---------- DATA FOR REVIEW ----------

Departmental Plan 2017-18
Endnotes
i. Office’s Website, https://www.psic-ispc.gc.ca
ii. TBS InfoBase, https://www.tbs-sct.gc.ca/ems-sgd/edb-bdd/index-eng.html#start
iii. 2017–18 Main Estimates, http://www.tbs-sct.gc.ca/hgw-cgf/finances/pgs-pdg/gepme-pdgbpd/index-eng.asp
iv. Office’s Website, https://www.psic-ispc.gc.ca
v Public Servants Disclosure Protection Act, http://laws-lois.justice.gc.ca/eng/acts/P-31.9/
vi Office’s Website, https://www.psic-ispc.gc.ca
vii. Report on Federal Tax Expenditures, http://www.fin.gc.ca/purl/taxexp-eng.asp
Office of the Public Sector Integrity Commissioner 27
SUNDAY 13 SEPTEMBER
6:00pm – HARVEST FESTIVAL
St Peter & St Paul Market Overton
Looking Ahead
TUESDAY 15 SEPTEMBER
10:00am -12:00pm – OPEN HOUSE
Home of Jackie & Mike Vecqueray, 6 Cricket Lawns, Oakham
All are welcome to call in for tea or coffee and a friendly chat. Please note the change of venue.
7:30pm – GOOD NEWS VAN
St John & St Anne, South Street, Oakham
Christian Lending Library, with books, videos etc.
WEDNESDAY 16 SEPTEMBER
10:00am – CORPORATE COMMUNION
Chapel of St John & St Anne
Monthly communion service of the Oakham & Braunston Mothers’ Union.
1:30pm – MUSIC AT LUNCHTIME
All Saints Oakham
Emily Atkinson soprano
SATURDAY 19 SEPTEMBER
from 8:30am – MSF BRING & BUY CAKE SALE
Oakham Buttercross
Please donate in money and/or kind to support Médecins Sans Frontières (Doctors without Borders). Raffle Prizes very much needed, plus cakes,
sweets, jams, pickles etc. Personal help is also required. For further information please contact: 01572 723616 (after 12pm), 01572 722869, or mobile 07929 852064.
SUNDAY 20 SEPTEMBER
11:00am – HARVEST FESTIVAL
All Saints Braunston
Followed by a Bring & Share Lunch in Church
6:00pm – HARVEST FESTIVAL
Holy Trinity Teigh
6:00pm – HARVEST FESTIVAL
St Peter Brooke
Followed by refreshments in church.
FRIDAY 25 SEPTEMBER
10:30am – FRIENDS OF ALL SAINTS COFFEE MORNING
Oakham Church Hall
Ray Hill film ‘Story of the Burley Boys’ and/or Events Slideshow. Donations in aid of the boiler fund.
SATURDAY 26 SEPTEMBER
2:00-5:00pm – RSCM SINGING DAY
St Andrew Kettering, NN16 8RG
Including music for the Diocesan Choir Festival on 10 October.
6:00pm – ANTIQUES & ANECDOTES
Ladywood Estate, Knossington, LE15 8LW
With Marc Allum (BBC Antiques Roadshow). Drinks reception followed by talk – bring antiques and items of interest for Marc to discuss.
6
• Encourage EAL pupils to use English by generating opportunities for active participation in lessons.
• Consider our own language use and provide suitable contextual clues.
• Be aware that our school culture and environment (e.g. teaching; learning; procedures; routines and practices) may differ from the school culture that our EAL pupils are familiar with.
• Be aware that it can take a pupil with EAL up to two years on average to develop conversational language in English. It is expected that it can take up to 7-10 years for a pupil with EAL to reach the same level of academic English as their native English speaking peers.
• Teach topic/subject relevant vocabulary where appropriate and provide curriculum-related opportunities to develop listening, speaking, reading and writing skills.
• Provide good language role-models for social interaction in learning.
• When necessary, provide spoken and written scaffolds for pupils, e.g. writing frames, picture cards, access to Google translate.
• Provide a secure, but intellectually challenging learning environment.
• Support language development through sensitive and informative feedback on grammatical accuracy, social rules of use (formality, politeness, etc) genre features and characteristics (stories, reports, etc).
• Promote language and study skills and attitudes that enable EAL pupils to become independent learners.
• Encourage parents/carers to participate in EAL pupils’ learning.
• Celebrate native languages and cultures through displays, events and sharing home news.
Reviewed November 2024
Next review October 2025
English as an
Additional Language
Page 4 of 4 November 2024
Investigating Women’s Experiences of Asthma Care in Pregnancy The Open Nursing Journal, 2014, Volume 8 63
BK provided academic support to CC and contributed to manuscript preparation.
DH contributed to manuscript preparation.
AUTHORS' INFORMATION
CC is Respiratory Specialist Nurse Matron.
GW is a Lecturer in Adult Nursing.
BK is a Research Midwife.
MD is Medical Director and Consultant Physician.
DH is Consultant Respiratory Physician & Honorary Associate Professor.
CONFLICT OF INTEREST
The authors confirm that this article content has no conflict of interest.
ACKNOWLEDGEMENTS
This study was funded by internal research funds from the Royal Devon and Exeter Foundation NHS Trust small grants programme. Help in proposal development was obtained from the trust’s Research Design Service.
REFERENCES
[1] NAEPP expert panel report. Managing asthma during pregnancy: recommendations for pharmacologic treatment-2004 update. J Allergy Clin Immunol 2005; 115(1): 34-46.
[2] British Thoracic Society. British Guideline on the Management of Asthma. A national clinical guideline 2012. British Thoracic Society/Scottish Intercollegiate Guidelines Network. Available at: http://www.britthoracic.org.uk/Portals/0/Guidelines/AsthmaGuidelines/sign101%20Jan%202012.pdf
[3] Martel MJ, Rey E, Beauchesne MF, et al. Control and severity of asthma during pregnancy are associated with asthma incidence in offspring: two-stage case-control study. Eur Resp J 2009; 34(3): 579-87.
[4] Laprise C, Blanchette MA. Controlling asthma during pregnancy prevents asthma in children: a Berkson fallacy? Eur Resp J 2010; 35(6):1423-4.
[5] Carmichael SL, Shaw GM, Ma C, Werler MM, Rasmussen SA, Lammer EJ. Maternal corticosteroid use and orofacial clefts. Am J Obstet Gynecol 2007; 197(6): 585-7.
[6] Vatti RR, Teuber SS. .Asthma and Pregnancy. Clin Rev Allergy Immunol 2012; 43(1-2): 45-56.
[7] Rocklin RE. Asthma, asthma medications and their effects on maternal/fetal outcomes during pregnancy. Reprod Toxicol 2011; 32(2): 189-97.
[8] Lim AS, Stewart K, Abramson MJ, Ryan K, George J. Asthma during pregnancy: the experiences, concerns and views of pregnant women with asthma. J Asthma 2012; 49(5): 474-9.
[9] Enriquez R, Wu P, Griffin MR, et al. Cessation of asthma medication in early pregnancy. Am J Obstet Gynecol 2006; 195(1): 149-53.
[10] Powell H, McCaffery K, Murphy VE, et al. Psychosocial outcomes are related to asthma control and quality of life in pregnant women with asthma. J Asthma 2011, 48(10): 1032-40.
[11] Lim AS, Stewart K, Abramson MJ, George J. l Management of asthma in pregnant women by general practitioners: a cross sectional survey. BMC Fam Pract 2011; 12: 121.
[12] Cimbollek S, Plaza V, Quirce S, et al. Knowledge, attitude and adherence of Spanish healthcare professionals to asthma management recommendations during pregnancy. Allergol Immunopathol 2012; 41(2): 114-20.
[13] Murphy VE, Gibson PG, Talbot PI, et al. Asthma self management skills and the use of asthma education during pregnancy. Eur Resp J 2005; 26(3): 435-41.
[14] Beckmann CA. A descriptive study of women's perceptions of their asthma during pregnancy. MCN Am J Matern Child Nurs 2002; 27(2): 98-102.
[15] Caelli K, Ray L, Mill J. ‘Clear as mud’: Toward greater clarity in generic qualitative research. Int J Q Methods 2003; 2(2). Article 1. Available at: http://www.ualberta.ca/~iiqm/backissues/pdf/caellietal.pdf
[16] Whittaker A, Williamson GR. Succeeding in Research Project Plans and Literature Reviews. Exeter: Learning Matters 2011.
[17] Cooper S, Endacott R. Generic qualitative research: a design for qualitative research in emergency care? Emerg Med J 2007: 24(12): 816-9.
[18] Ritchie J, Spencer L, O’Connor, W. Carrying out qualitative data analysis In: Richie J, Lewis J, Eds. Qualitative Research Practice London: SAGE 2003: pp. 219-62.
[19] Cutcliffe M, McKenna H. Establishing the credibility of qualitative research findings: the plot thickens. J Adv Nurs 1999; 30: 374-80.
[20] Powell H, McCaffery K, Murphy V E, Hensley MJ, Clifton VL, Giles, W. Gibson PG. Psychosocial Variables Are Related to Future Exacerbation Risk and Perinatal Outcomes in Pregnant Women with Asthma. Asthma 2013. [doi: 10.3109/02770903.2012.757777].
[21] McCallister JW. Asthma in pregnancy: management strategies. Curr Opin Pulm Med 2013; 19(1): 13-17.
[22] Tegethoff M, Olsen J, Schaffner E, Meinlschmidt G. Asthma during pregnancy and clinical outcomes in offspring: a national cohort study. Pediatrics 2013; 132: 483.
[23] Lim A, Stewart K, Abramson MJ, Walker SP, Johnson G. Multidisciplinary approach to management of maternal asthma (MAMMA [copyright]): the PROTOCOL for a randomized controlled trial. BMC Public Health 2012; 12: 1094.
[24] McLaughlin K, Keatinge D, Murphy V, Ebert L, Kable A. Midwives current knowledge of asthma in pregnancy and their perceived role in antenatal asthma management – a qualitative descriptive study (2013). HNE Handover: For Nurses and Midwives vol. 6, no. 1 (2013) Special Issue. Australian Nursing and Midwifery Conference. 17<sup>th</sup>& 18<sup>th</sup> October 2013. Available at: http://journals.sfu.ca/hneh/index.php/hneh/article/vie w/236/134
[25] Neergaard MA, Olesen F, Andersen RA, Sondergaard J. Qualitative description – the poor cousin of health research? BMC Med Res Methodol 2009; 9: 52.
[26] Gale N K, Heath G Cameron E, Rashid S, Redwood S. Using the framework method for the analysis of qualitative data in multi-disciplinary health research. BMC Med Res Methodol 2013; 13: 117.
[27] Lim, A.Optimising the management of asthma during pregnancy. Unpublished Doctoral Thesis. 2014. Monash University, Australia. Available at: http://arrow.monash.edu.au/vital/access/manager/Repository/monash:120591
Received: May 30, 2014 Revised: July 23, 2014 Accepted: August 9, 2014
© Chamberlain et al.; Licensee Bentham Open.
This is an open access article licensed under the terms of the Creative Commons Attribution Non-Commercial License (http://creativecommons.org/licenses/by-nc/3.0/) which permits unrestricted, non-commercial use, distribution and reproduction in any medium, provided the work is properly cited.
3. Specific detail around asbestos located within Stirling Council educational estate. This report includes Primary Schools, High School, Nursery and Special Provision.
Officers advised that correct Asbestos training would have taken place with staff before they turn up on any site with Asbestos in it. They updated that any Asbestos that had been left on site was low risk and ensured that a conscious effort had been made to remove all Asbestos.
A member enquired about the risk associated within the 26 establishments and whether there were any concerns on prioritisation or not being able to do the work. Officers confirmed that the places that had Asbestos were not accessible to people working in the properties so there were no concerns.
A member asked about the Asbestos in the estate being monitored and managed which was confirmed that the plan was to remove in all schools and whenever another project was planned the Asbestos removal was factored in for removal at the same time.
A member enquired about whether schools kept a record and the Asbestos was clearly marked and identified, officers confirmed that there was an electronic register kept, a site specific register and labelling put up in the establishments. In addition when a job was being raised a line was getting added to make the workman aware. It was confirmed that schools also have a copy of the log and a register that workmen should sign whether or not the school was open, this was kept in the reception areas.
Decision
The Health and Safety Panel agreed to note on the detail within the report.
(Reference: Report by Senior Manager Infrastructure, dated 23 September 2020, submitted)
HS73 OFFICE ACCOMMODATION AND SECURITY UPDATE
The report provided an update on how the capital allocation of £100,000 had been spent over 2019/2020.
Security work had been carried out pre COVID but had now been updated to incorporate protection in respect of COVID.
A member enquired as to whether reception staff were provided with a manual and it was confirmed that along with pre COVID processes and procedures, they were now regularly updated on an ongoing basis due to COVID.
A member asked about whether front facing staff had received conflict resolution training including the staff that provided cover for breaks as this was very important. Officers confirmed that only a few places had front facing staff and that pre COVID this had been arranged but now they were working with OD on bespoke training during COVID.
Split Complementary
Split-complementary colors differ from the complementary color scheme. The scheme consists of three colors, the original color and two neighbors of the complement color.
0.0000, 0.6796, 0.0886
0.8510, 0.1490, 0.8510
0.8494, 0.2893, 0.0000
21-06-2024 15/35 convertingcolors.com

----------

▶ _WHAT YOU SHOULD DO_
Start at the first line of the material. Reproduce every line exactly, ending with the line that holds "Home of Jackie".

▶ _EXERCISE OUTPUT_
Departmental Plan 2017-18
Endnotes
i. Office’s Website, https://www.psic-ispc.gc.ca
ii. TBS InfoBase, https://www.tbs-sct.gc.ca/ems-sgd/edb-bdd/index-eng.html#start
iii. 2017–18 Main Estimates, http://www.tbs-sct.gc.ca/hgw-cgf/finances/pgs-pdg/gepme-pdgbpd/index-eng.asp
iv. Office’s Website, https://www.psic-ispc.gc.ca
v Public Servants Disclosure Protection Act, http://laws-lois.justice.gc.ca/eng/acts/P-31.9/
vi Office’s Website, https://www.psic-ispc.gc.ca
vii. Report on Federal Tax Expenditures, http://www.fin.gc.ca/purl/taxexp-eng.asp
Office of the Public Sector Integrity Commissioner 27
SUNDAY 13 SEPTEMBER
6:00pm – HARVEST FESTIVAL
St Peter & St Paul Market Overton
Looking Ahead
TUESDAY 15 SEPTEMBER
10:00am -12:00pm – OPEN HOUSE
Home of Jackie & Mike Vecqueray, 6 Cricket Lawns, Oakham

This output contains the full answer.